The data:
>>
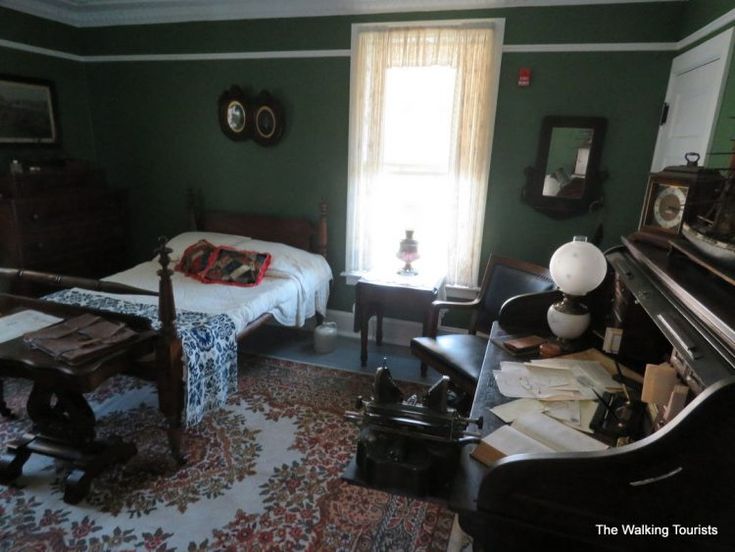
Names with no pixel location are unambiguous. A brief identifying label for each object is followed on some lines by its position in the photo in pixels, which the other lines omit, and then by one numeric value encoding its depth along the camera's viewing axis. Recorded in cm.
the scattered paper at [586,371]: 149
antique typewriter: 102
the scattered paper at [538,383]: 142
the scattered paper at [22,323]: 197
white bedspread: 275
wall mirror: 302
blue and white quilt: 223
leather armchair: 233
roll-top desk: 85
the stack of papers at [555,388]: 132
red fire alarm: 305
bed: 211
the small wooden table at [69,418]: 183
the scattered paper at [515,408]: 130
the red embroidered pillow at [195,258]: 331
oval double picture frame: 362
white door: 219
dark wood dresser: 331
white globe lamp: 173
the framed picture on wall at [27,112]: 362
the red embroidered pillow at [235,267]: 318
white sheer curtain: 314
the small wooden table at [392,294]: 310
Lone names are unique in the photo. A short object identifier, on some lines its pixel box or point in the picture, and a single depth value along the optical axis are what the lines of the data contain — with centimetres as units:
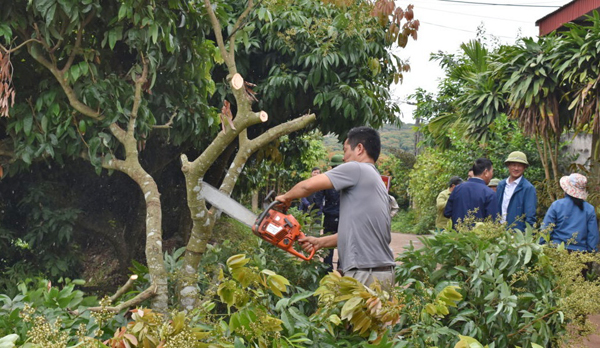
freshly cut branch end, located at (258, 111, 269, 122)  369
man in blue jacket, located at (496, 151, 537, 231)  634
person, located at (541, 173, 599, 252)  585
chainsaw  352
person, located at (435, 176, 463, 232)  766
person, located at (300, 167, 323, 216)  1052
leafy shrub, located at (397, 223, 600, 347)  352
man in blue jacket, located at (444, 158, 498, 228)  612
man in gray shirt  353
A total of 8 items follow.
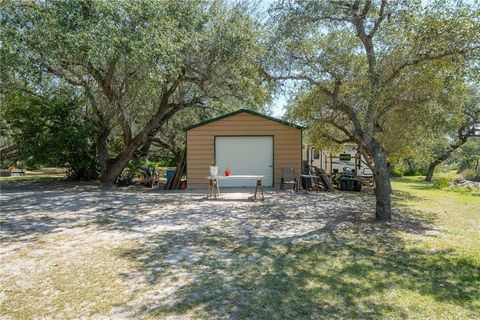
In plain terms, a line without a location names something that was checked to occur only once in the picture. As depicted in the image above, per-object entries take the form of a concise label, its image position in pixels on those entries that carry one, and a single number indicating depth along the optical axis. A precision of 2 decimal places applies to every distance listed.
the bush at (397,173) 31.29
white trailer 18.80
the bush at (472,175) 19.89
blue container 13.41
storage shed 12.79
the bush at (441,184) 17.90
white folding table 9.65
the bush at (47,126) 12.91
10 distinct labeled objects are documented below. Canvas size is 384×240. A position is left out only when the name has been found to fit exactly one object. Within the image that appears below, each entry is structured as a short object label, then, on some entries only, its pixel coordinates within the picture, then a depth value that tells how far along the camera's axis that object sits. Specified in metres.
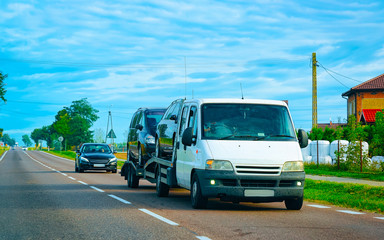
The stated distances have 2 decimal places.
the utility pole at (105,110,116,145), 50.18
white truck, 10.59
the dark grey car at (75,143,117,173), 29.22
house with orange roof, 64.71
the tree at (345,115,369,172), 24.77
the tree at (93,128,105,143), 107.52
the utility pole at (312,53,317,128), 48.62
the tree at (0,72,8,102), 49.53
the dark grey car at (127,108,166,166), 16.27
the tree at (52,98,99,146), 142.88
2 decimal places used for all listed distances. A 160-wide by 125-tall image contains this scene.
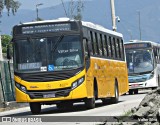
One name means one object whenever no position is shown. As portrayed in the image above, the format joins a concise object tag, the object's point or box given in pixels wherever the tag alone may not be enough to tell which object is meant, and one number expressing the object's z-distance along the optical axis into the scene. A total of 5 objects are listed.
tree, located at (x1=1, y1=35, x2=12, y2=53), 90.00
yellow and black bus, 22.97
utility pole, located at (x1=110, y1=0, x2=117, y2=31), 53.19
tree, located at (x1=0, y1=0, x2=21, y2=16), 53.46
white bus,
<<
Brief: Return only the stretch above from the line containing "person, located at (435, 176, 463, 232)" through the line containing "The stated distances have 2 decimal places.", word for word and without pictures.

Solution to this problem:
person, located at (435, 176, 463, 232)  766
person, located at (300, 167, 323, 216)  1052
leafy shrub, located at (397, 223, 600, 347)  352
man in blue jacket, located at (444, 158, 498, 228)  612
man in gray shirt  353
A total of 8 items follow.
In plain terms, a line without a location names something that was checked to occur only once in the picture. As depicted in the image above, per-object entries take the form of a concise label, its image position in pixels on those entries that carry one, and a single number indicating depth along the optical axis. A precision of 2 decimal places applies to every distance listed.
the bush at (397,173) 31.29
white trailer 18.80
the bush at (472,175) 19.89
blue container 13.41
storage shed 12.79
the bush at (441,184) 17.90
white folding table 9.65
the bush at (47,126) 12.91
10 distinct labeled objects are documented below. Canvas size is 384×240. A position is left out only when the name has been found to fit exactly one object. Within the image that appears below, each entry is structured as a short object label, then, on some entries only, its pixel coordinates within the picture, then a depth value that tells how far along the camera's axis that object sits. Specified in metres.
The stated distances have 2 decimal places.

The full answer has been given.